Something is rotten, Smith's outburst says

MIKE LITTWIN

January 23, 1992|By MIKE LITTWIN

MINNEAPOLIS -- Bruce Smith's ugly little secret is out.

Now, what a lot of people want to know is: Why?

Smith says it's simple. He chose to reveal his anger over receiving racially charged hate mail because it was the right thing to do.

"This is a serious problem we have all over the world," he says. "The only way we can solve it is to attack it."

Others aren't so sure. What I keep hearing is that Smith is playing the race card, and that he's making it an issue here at the Super Bowl, where even the smallest issues are writ large, because either he wants to be traded or he wants to renegotiate his contract or he just wants the attention.

"I'm speaking out about it," he says. "If people don't like it, I don't give a damn."

He says this softly, which is the way the 6-foot-4, 275-pounder always speaks. You don't hear anger. You hear hurt. I'm guessing he is deeply hurt, and maybe that's why Smith, who is hurt easily, has chosen to go public. Maybe that's why he has even hinted he'd be better off playing somewhere other than Buffalo, although he concedes most people in Buffalo are wonderful and that this can happen anywhere.

Certainly, it happens to every black athlete. It is, sadly, part of the game.

It even happens to writers, particularly when the subject is race. We all get these letters. We get the angrily scrawled, often ethnic-baiting, anonymously written letters, some punctuated with veiled threats, some not veiled at all. I've even gotten letters that have mentioned crematoria.

The first letters shock. The next ones hurt. Eventually, you come to laugh at them and the poor, ignorant souls who send them.

Smith can't laugh.

For most of this season, he was injured, coming off a year when he was the best defensive player in the game. A lot of people wondered why Smith couldn't play. So, he got letters. There weren't that many, only about 10 of the noxious variety. Some of them were pretty nasty, however. "Take the worst thing you could think to say about a black, African-American man, and magnify it by 10," he says. One of them -- the one that got to him -- came to his home address and scared his wife to death.

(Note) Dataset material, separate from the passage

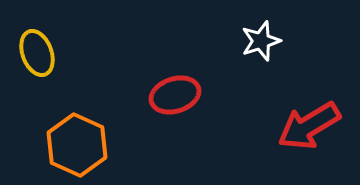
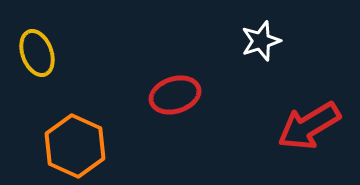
orange hexagon: moved 2 px left, 1 px down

That's when he spoke out during the season.

Did he overreact?

Cornelius Bennett, an All-Pro linebacker for the Bills, says he has gotten letters from the time he was in college at Alabama. He says that, since 1989, after a particularly loathsome letter, he doesn't open his mail unless there is a football card inside for him to sign. He has never spoken up, but he says that Smith is particularly vulnerable.

"Bruce is a very emotional person," Bennett says. "We always kid him because he cries when he watches the movie 'Born Free.' But this hurt him. It had to hurt him. If it didn't bother him, he wouldn't be a man."

Smith is emotional, and he has a tendency to consider himself a victim. As a kid growing up in Norfolk, Va., he was vastly overweight, and he says that his classmates used to beat him up regularly. Inside, you never get over being that fat kid. And this season, he was a victim again. The timing in this affair is critical.

After missing the first four games with an injured knee, he came back for one with the Bears, a decision he characterizes as the biggest mistake of his life. He was not ready and didn't play again until December. While he was out for the second time, a lot of questions were asked. One reporter asked Buffalo coach Marv Levy if Smith's absence might be drug related. Levy blew up. The issue arose because Smith was suspended for four games during the 1988 season for drug use.

"I was really down, not able to play," Smith says. "I was used to totally dominating a game."

And if he hadn't been down when he got the letter?

"I would have just blown it off," he says.

That's what people do in these situations: They blow the mail off. Smith did not. And, since he was asked, he has made it an issue here. Smith is not so naive that he doesn't understand the ramifications of his actions, particularly the discussion of whether he should leave Buffalo. He never said he would, but when asked directly, he didn't say he wouldn't, either. Only days before the biggest game of the year, when the operative football code word is focus, he left the issue hanging.

Maybe that's wrong. Certainly, no one can suggest Buffalo's racial climate is worse than any other city's, not when people are painting little black kids with white shoe polish in New York.

But the problems are there. And so is the mail. Can Smith be wrong for saying so?